To discourage fraud, Funding Portals should be allowed to decide what gets featured and what gets buried on the site and in communications, provide clarity on what qualifies as errors and omission, and keep crowdfunding compatible with fundraising from accredited investors, Ravikant said.
In his testimony, Robert Thompson, Professor of Business Law at Georgetown University Law Center, said the JOBS Act added two new exemptions “which is frankly unheard of over the 80 year history of the Securities Act,” and substantially expands the general solicitation exemption.
Thompson discussed his concerns with the use of Regulation A and crowdfunding as a means for start-ups to obtain capital. Thompson said that start-ups are likely to continue to use Rule 506 to reach accredited investors as “it’s going to be more attractive.”
Thompson said offerings under Rule 506 exemption “have grown substantially even before the JOBS Act changes. With the demise of the general solicitation ban, Thompson said “we can expect more aggressive selling than we have had in the past, including more selling via the internet.”
Thompson said the removal of the ban on general solicitation “contributes to an as yet unrecognized impact on the growth of the resale market for securities initially issued in private offerings,” and that such a resale “could destroy the issuer’s original exemption thus threatening the economic benefit of the exemption.”
Question & Answer
Throughout the hearing, Republicans questioned the panelists about the importance of the JOBS Act, how it will help expand businesses and foster employment, and repeatedly emphasized that investor protections are not forgotten in the JOBS Act.

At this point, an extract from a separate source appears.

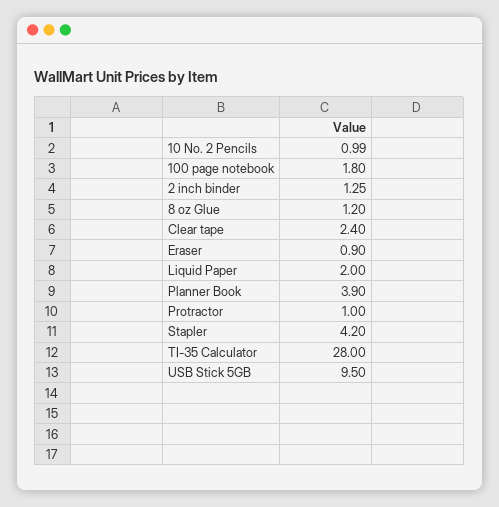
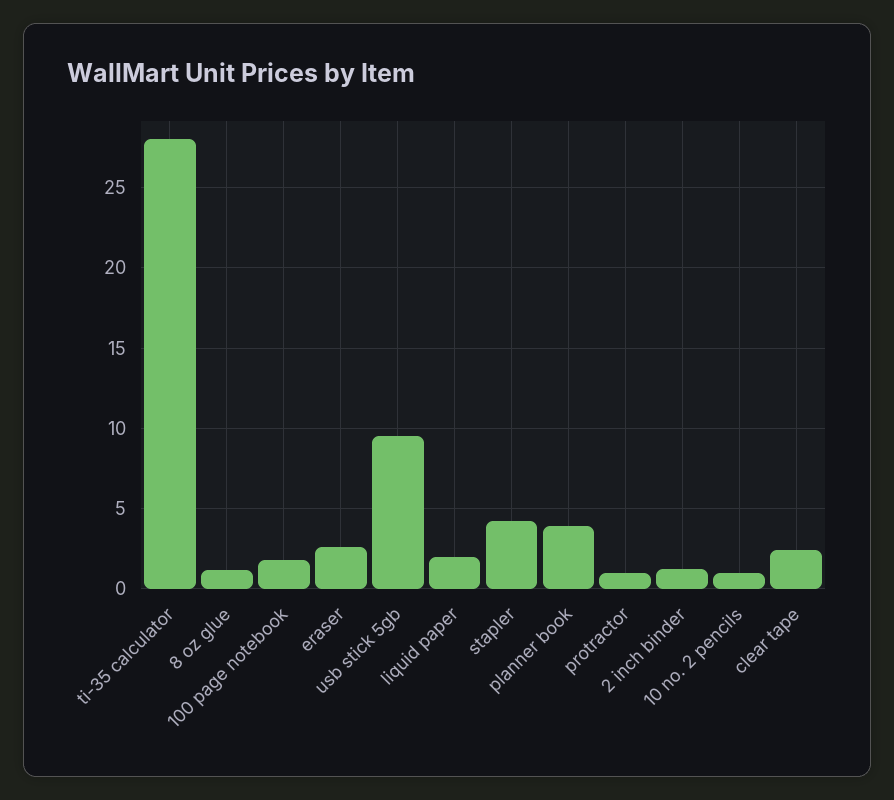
Eraser: 0.9 -> 2.5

During the hearing, Democrats focused their questioning on whether the JOBS Act, especially lifting the general solicitations ban, will lead to increased fraud in the marketplace.

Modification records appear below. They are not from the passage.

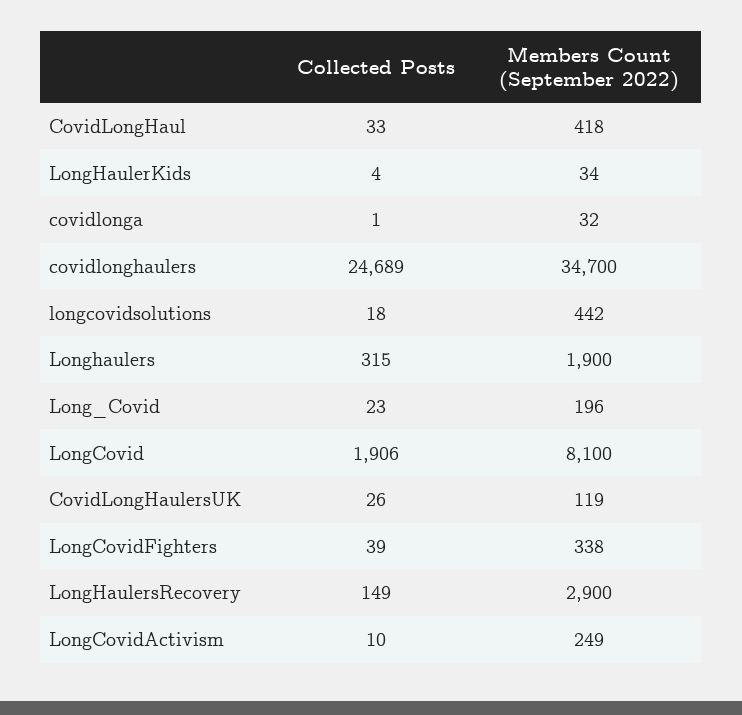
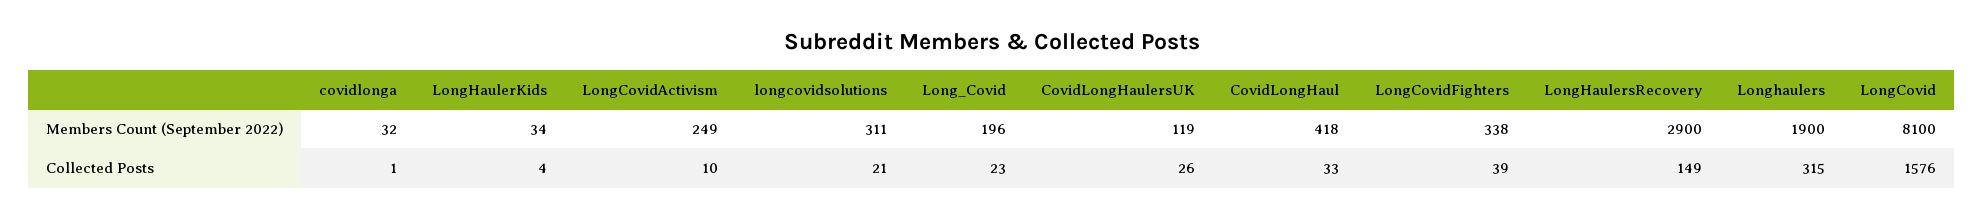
Collected Posts, covidlonghaulers: 24689 -> none
Members Count (September 2022), covidlonghaulers: 34700 -> none
Collected Posts, longcovidsolutions: 18 -> 21
Members Count (September 2022), longcovidsolutions: 442 -> 311
Collected Posts, LongCovid: 1906 -> 1576

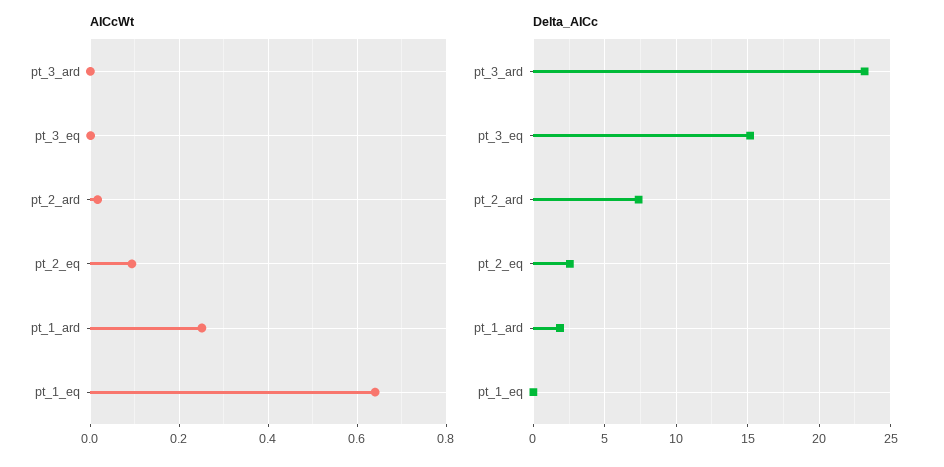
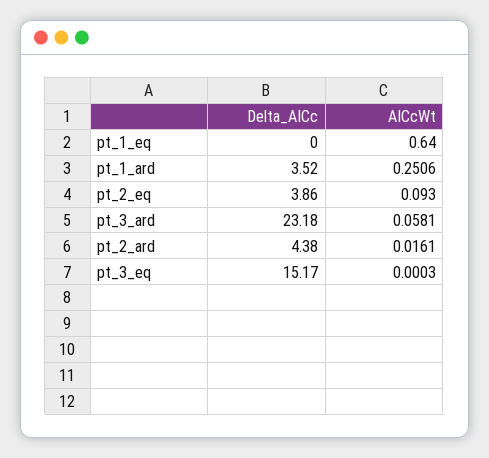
AICcWt, pt_3_ard: 0 -> 0.0581
Delta_AICc, pt_2_ard: 7.5 -> 4.38
Delta_AICc, pt_2_eq: 2.5 -> 3.86
Delta_AICc, pt_1_ard: 2 -> 3.52

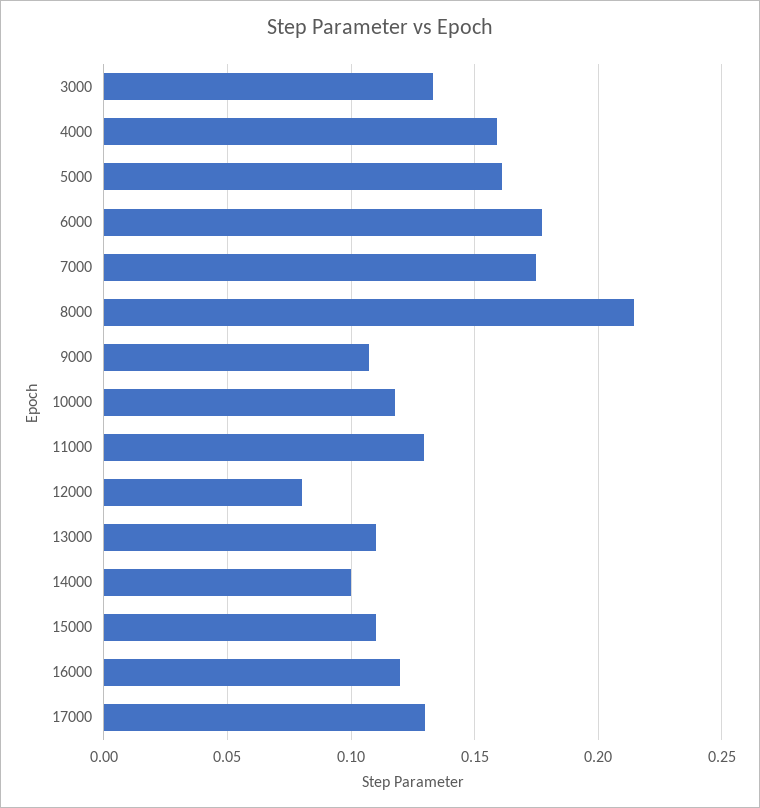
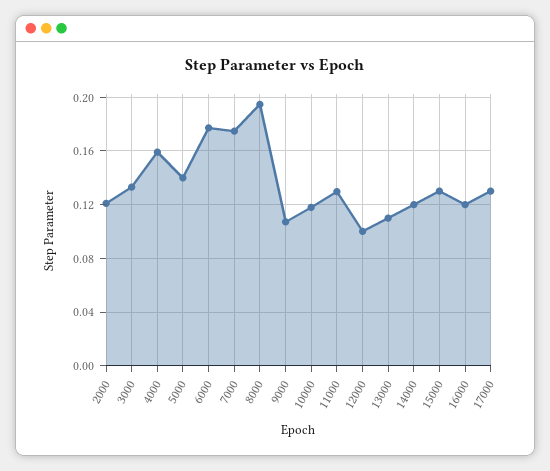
5000: 0.16 -> 0.14
8000: 0.215 -> 0.195
12000: 0.08 -> 0.1
14000: 0.1 -> 0.12
15000: 0.11 -> 0.13
2000: none -> 0.12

Waters asked whether the panel thought it reasonable to propose a rule rather than issue an interim final rule and whether the elimination of the ban on general solicitation should be open to “a robust dialogue.”

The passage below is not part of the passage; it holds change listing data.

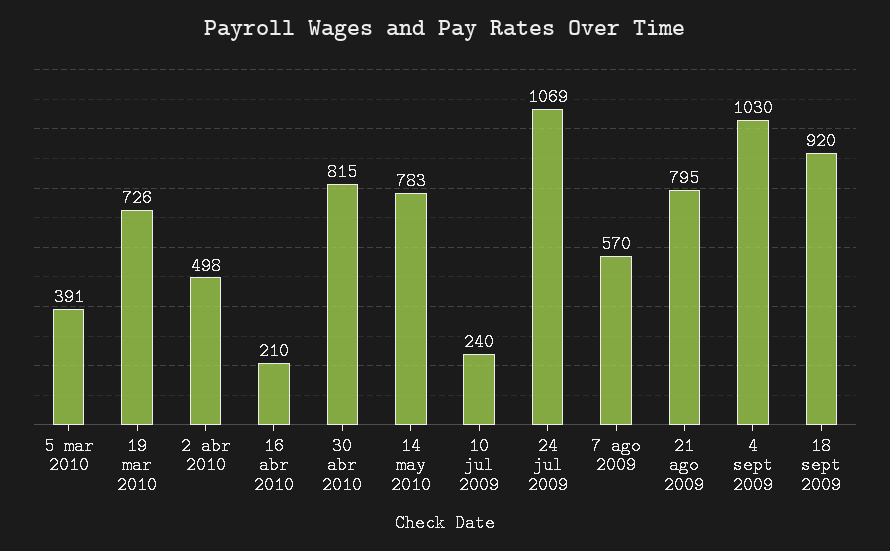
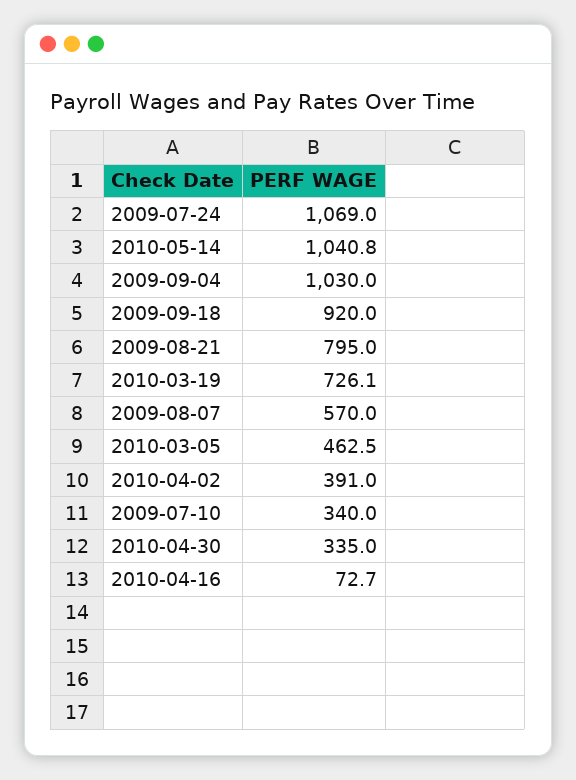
5 mar 2010: 391 -> 462.5
2 abr 2010: 498 -> 391
16 abr 2010: 210 -> 72.7
30 abr 2010: 815 -> 335
14 may 2010: 783 -> 1040.8
10 jul 2009: 240 -> 340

Thompson said SEC rulemaking in recent years has faced growing litigation with a focus on cost-benefit analysis. “The SEC has to worry about whether this rule will stand up to the challenge that is likely to come,” he said. By not opening up a rule for comment, “the SEC was increasing the risk of litigation and increasing the risk of the rule not being implemented as quickly as it might otherwise.”
Waters also asked about whether the SEC should move slowly with the way it lifts the general solicitation ban.
Ravikant said a lot of companies “accidentally or not knowingly” violate the general solicitation ban “on a regular basis,” adding that the rule needs to be modernized “rather quickly.”
In response to criticism that the JOBS Act could lead to increased fraud and relaxed standards, Rep. Francisco Canseco (R-Texas) asked Van Winkle to explain why protections from fraud are not weakened by the JOBS Act and whether the SEC erred on the side of caution “thus damaging the intent of the JOBS Act.”
Van Winkle said Title II “greatly expands the opportunity and the potential investor pool,” which “may or may not lead” to the increased probability of fraud. He added that the disclosure regime is still going to remain for issuers under Rule 506. “My experience has been that issuers are very concerned about making sure that they have a reliable and viable business before they bring in investors.”
Rep. Stephen Lynch (D-Mass.), in questions proceeding Canseco’s, pressed Van Winkle on the general solicitation issue and whether lifting it will increase fraud as “you have a general population that is more vulnerable… and they don’t have the ability to protect themselves.” Van Winkle defended his previous statements and again reiterated that “almost every single potential investor looks at the issuer and asks questions.”